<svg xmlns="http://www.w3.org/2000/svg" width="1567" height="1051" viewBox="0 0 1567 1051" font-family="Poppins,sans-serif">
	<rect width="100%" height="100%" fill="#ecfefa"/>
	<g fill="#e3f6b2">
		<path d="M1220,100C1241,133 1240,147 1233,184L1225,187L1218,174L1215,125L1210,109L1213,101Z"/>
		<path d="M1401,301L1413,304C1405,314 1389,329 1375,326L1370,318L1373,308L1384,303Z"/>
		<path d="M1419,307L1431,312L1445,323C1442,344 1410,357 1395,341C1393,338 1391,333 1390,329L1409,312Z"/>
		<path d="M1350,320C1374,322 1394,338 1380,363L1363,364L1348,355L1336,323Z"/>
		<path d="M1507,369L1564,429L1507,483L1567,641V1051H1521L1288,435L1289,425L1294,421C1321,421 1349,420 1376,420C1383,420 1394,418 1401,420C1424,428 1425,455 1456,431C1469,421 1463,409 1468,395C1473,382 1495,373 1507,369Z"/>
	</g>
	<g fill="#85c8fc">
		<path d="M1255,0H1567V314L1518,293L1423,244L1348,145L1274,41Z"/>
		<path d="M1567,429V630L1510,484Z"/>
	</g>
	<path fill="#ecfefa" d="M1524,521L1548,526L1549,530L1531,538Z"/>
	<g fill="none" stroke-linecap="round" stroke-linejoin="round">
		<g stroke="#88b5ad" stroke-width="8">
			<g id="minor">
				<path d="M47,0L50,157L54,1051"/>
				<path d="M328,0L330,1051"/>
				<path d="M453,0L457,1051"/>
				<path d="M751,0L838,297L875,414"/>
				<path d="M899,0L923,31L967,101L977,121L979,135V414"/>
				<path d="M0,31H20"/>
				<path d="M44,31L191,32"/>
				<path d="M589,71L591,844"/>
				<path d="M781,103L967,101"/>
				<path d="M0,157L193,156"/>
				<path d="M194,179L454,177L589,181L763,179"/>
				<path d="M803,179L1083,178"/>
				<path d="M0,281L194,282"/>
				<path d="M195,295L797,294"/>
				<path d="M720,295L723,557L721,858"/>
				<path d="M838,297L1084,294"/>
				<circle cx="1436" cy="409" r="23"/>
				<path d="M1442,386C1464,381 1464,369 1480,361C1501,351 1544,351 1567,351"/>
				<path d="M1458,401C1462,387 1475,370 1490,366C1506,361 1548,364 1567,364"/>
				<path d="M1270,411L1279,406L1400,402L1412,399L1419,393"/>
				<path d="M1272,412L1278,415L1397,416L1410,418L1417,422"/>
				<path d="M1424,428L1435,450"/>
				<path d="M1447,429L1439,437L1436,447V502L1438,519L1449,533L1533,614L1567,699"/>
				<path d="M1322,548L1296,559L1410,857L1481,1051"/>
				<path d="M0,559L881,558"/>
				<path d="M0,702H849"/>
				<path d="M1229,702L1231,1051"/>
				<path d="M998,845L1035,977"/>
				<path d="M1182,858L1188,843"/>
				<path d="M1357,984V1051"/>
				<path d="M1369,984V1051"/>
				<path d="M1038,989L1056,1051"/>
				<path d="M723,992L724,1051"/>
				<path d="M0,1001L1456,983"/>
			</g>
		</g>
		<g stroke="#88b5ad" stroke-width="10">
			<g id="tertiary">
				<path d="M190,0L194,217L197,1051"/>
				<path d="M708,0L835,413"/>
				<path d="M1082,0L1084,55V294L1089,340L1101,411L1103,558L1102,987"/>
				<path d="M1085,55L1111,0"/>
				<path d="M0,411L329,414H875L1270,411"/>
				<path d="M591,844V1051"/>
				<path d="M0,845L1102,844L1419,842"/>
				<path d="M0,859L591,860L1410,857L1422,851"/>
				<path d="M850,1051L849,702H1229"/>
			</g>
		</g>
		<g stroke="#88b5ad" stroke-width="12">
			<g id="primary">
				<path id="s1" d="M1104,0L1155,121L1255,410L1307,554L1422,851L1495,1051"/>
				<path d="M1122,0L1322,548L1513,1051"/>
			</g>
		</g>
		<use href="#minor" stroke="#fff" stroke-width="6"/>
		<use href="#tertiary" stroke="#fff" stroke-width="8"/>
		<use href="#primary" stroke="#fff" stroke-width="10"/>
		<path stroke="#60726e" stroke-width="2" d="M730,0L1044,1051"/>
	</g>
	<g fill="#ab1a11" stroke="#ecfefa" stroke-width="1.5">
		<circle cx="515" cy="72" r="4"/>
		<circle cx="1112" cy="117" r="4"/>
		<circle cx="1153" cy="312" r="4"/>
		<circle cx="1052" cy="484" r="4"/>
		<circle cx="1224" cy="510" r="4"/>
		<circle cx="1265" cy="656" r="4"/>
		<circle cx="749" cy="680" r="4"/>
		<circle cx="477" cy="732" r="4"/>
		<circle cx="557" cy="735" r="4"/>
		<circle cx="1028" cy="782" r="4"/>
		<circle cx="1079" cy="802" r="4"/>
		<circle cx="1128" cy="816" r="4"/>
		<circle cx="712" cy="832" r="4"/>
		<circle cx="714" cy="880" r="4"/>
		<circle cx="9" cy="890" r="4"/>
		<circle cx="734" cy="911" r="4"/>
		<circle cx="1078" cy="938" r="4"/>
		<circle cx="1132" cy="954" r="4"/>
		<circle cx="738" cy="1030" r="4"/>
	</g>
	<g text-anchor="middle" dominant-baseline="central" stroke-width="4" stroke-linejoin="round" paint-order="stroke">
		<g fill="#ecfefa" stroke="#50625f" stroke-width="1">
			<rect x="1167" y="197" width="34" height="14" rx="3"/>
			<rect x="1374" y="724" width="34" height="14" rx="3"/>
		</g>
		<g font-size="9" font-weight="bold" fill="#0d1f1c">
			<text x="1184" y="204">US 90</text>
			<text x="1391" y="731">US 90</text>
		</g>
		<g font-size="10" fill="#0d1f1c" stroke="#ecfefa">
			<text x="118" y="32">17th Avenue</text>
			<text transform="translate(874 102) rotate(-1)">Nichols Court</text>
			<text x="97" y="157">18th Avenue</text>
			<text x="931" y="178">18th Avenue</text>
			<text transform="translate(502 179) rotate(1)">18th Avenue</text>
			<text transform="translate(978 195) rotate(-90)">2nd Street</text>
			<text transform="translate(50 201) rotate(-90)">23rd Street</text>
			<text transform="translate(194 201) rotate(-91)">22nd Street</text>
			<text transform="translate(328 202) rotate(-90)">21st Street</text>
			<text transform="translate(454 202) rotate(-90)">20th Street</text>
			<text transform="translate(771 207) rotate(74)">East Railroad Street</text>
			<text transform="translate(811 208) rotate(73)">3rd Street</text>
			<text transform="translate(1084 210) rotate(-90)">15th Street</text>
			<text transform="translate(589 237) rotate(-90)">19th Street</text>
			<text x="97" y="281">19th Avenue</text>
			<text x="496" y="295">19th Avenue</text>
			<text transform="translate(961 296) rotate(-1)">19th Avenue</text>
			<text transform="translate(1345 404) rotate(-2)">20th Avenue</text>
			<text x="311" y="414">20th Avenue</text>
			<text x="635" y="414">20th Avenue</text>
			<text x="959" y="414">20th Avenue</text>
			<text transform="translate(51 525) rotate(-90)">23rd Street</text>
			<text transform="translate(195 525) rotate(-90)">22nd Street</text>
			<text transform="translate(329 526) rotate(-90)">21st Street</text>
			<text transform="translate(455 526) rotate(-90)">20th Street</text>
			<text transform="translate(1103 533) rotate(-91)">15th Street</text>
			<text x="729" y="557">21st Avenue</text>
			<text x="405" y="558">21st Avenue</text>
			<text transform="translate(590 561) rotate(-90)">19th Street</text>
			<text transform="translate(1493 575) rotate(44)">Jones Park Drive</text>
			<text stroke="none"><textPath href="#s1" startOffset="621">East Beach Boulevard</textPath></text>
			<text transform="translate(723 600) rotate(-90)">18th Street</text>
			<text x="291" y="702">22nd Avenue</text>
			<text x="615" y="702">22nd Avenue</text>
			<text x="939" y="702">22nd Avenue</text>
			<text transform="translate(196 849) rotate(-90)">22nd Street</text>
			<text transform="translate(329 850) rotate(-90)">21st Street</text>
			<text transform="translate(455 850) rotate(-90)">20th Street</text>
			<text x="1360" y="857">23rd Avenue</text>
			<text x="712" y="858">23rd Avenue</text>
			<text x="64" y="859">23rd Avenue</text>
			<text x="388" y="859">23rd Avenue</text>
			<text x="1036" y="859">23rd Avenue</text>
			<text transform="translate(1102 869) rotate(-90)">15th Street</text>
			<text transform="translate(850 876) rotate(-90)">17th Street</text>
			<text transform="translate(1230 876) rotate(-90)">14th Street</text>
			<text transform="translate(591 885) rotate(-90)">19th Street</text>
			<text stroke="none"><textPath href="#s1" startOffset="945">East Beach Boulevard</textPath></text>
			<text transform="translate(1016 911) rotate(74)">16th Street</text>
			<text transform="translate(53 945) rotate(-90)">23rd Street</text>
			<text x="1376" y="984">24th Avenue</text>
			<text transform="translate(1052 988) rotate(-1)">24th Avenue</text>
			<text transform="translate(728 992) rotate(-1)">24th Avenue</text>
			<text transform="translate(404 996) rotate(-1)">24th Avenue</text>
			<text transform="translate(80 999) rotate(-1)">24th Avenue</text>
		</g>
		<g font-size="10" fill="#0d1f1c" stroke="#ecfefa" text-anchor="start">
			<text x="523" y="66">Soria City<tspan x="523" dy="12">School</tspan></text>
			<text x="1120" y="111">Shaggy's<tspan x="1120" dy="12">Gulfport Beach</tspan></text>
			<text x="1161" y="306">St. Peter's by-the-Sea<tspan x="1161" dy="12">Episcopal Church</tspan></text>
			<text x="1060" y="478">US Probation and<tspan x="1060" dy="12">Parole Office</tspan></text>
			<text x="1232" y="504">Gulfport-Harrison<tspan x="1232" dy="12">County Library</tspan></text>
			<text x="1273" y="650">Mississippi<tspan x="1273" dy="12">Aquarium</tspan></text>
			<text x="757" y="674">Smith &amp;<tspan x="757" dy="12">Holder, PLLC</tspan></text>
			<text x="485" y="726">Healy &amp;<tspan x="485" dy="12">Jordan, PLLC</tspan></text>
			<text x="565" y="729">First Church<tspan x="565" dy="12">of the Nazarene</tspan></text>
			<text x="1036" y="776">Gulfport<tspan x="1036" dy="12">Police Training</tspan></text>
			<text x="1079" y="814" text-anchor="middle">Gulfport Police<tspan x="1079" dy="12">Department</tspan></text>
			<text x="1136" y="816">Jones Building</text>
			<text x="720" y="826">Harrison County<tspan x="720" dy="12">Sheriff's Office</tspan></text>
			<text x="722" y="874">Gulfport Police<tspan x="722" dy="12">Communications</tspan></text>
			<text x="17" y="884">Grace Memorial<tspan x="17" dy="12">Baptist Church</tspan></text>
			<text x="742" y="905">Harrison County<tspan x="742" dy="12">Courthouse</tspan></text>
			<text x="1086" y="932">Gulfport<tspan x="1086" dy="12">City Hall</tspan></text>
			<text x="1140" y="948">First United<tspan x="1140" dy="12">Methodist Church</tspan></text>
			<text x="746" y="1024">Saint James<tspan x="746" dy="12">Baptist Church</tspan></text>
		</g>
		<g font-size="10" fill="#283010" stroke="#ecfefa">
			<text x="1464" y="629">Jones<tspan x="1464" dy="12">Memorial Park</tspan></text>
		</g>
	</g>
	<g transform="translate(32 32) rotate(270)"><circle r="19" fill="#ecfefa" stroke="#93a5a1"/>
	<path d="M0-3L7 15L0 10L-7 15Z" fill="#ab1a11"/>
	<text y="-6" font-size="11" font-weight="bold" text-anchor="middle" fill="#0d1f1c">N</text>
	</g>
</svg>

- _Exercise_: Return every line from the entries above that includes the word "round".

- _Expected answer_:
	<g fill="none" stroke-linecap="round" stroke-linejoin="round">
	<g text-anchor="middle" dominant-baseline="central" stroke-width="4" stroke-linejoin="round" paint-order="stroke">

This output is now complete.